NEW YORK -- Yoenis Cespedes launched a grand slam during a nine-run outburst in the eighth inning that rallied the New York Mets past the Washington Nationals 11-5 on Wednesday night, preventing a three-game sweep.

Todd Frazier tied it at 4 with a two-run single and pinch-hitter Juan Lagares put New York ahead for the first time with a two-run double off ineffective setup man Ryan Madson (0-2).

Shut down by Tanner Roark for seven innings, the first-place Mets broke loose in the eighth and improved to 13-4 with a stirring victory against their NL East rivals.

Ryan Zimmerman homered twice, tripled and drove in four runs for the Nationals, who pulled off their own big comeback in the eighth inning of the series opener.

Two nights later, New York returned the favor.
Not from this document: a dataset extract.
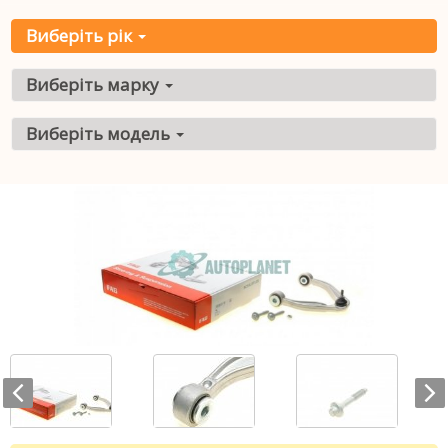
Виберіть рік
Виберіть марку
Виберіть модель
Roark limited the Mets to two hits and left leading 4-2. Michael Conforto, Cespedes and Asdrubal Cabrera singled off Madson to load the bases with nobody out in the eighth. Jay Bruce fouled out before Frazier smacked a two-run single up the middle and advanced to second on the throw home.

After an intentional walk to Adrian Gonzalez loaded the bases again, pinch-hitter Wilmer Flores struck out. Lagares then lined a two-run double the other way, just inside the right-field line at the outer edge of the infield grass, to put the Mets up 6-4.
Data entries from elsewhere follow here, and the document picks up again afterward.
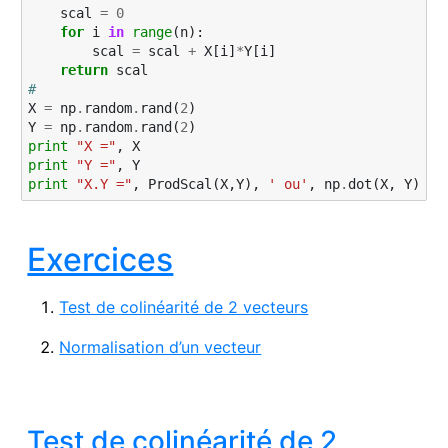
scal
=
0
for
i
in
range
(
n
):
scal
=
scal
+
X
[
i
]
*
Y
[
i
]
return
scal
#
X
=
np
.
random
.
rand
(
2
)
Y
=
np
.
random
.
rand
(
2
)
print
"X ="
,
X
print
"Y ="
,
Y
print
"X.Y ="
,
ProdScal
(
X
,
Y
),
' ou'
,
np
.
dot
(
X
,
Y
)
Exercices
Test de colinéarité de 2 vecteurs
Normalisation d’un vecteur
Test de colinéarité de 2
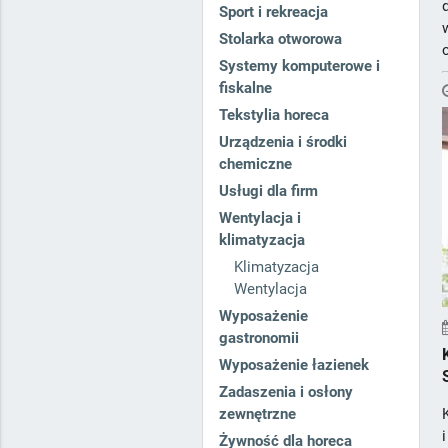
Sport i rekreacja
Stolarka otworowa
Systemy komputerowe i
fiskalne
Tekstylia horeca
Urządzenia i środki
chemiczne
Usługi dla firm
Wentylacja i
klimatyzacja
Klimatyzacja
Wentylacja
Wyposażenie
gastronomii
Wyposażenie łazienek
Zadaszenia i osłony
zewnętrzne
Żywność dla horeca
Sammy Solis walked Amed Rosario and Conforto to force in a run. Cespedes connected for his sixth career slam -- the third by the Mets already this season -- off A.J. Cole, sending fans into a frenzy.

Both of Cespedes' hits in the inning came on 0-2 pitches.

AJ Ramos (1-1) worked a perfect inning for his first win with the Mets since being acquired from Miami last July.

Howie Kendrick reached on an infield single for Washington in the first and Bryce Harper drew his 24th walk, most in the majors. Zimmerman, batting .121 at that point and struggling to make opponents pay for bypassing Harper, came through with a drive to left-center off Steven Matz for his second home run of the season.

Matz steadied himself after a 33-pitch first inning and retired his final 10 batters. He was pulled for a pinch hitter in the fourth after throwing 74 pitches.

Cabrera doubled to open the fourth and scored on Gonzalez's single. Zimmerman had a chance to start an inning-ending double play, but his throwing error from first base allowed another run to score on Jose Lobaton's RBI grounder as the Mets cut it to 3-2.

After Mets pitchers retired 16 in a row, Zimmerman's leadoff triple in the seventh got past a diving Bruce in right field, and Moises Sierra followed with a sacrifice fly to make it 4-2.

Zimmerman also hit a solo homer in the ninth.